Python – Filter rows with required elements

When it is required to filter rows with required elements, a list comprehension and the all() operator can be used to check if all elements in each row are present in a reference list.

Example

The following example demonstrates how to filter rows where all elements are present in a check list ?

my_list = [[261, 49, 61], [27, 49, 3, 261], [261, 49, 85], [1, 1, 9]]

print("The list is :")
print(my_list)

check_list = [49, 61, 261, 85]

my_result = [row for row in my_list if all(element in check_list for element in row)]

print("The result is :")
print(my_result)

The list is :
[[261, 49, 61], [27, 49, 3, 261], [261, 49, 85], [1, 1, 9]]
The result is :
[[261, 49, 61], [261, 49, 85]]

How It Works

The solution uses a list comprehension combined with the all() function:

• A list of lists (rows) is defined and displayed on the console.

• A reference list (check_list) containing valid elements is defined.

• The list comprehension iterates over each row in the original list.

• The all() operator checks if every element in the current row exists in check_list.

• Only rows where all elements pass this condition are included in the result.

Alternative Approach Using Filter

You can also use the filter() function for the same result ?
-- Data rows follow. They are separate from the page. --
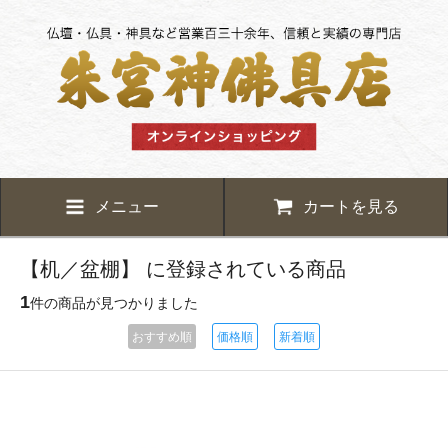
メニュー
カートを見る
【机／盆棚】 に登録されている商品
1
件の商品が見つかりました
おすすめ順
価格順
新着順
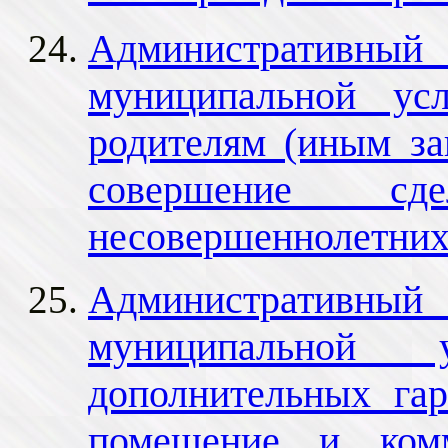
Административный 
муниципальной ус
родителям (иным за
совершение с
несовершеннолетни
Административный 
муниципальной у
дополнительных га
помещение и комм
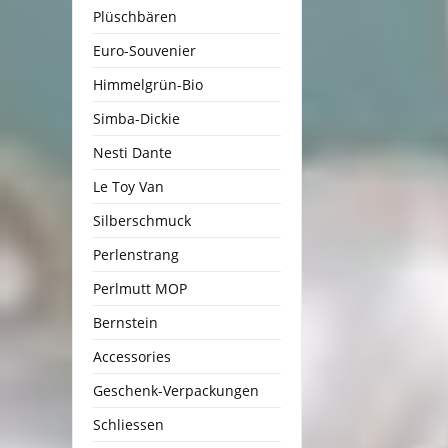
Plüschbären
Euro-Souvenier
Himmelgrün-Bio
Simba-Dickie
Nesti Dante
Le Toy Van
Silberschmuck
Perlenstrang
Perlmutt MOP
Bernstein
Accessories
Geschenk-Verpackungen
Schliessen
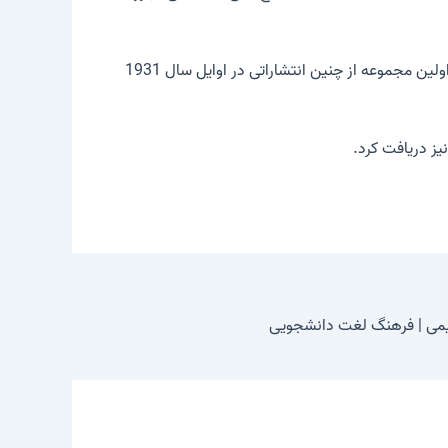
علاوه بر تعداد زیادی از نشریات تخصصی، BOHR همچنین آثار متعددی در مورد مسائل معرفتی و فلسفی در فیزیک نوشته است. اولین مجموعه از چنین انتشاراتی در اوایل سال 1931
می | فرهنگ لغت دانشجویی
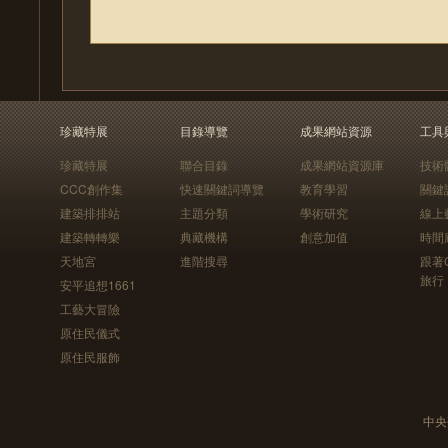
珍藏特展
目錄導覽
成果網站資源
工具
珍藏特展
聯合目錄
成果網站資源庫
技術
CCC創作集
快速關鍵詞導覽
教育學習
關鍵
建築排排站
主題分類
學術研究
線上
建築轉轉樂
典藏機構
創意加值
時間
天地宮
進階搜尋
跟著
旅行
安平追想1661
工藝大冒險
原住民儀式
原住民服飾
中央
my_list = [[261, 49, 61], [27, 49, 3, 261], [261, 49, 85], [1, 1, 9]]
check_list = [49, 61, 261, 85]

my_result = list(filter(lambda row: all(element in check_list for element in row), my_list))

print("The result is :")
print(my_result)

The result is :
[[261, 49, 61], [261, 49, 85]]

Conclusion

Use list comprehension with all() to filter rows where every element exists in a reference list. This approach is efficient and readable for checking multiple conditions across nested data structures.